Une fois de plus, c’est la Cour des comptes qui met les pieds dans le plat. Le Conseil des Prélèvements obligatoires, un organisme technique qui lui est rattaché, décrit le tour de passe-passe opéré par l’Etat pour modifier la réalité et se donner l’allure d’un bon gestionnaire. L’objectif est clair : "il s’agit de contourner les contraintes budgétaires", souligne le rapport, en modifiant certains systèmes de financement. En clair, pour tenir les objectifs affichés de maîtrise des dépenses publiques, on transfère directement des missions à certains organismes qui les assurent grâce à des ressources obtenues par des taxes spéciales, qui prennent la place des dotations classiques. Celles-ci ont des affectations très variées et prennent la forme d’impositions en apparence très modestes sous la forme d’un prélèvement de quelques fractions d’euro, mais qui montent ensuite en régime. Elles se dissimulent dans une enveloppe dont le contribuable ne perçoit pas tous les détails, mais qui n’en  représentent pas moins une imposition  qui grossit au fil des ans. En clair, on crée une fiscalité parallèle qui échappe au régime ordinaire. C’est ce qu’on appelle la débudgétisation. Ainsi, selon la Cour des comptes, 214 taxes nouvelles ont été affectées à 453 organismes en 2013 pour une somme de 28 milliards d’euros. Et un nouveau bond en avant se prépare pour l’an  prochain avec une progression de l’ordre de 25% des sommes affectées. La Cour des comptes vise certains organismes très gourmands comme l’agence pour la maîtrise de l’énergie, les Chambres de commerce et d’industrie ou encore le Centre national du cinéma et les dispositifs de solidarité nationale.
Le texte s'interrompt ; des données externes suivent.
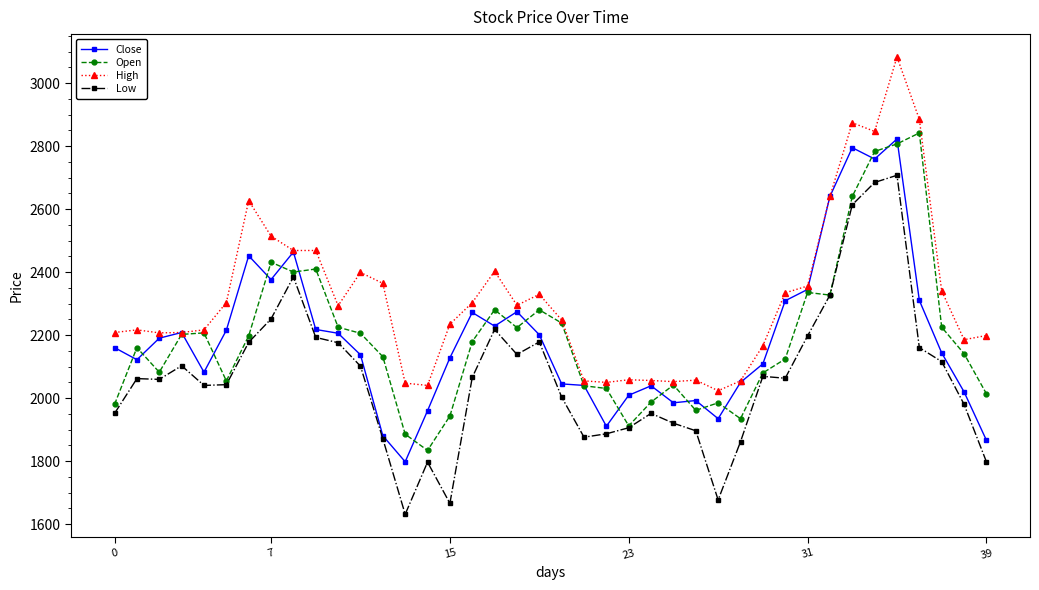

What are all the series names shown in the legend?

Close, Open, High, Low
Et elle préconise de réintégrer dans le prochain budget trente-trois de ces taxes, en mettant un plafond sur les autres, afin de porter un coup d’arrêt au rythme  d’augmentation de ces dépenses qui progressent de 4,5 % par an depuis 2007, contre 1,3% pour le budget officiel. Car le système actuel est particulièrement pernicieux. Il permet de contourner l’effet des coups de rabot. Il représente un encouragement sournois à la dépense dans un pays qui est déjà drogué à la manne publique et où la volonté de guérir le malade continue de faire défaut.

On peut douter que le gouvernement suivra les préconisations de la Cour des comptes, car elles feraient apparaître le caractère tragique d’un déficit qui évolue déjà au rythme de 4% du produit intérieur brut. Mais un signal positif de l’Etat aurait pourtant été le bienvenu pour endiguer une autre source de déficit, engendré par les collectivités locales dont l’ardeur dépensière ne connaît pas de limites alors que va s’ouvrir la campagne électorale pour le  renouvellement des conseils municipaux.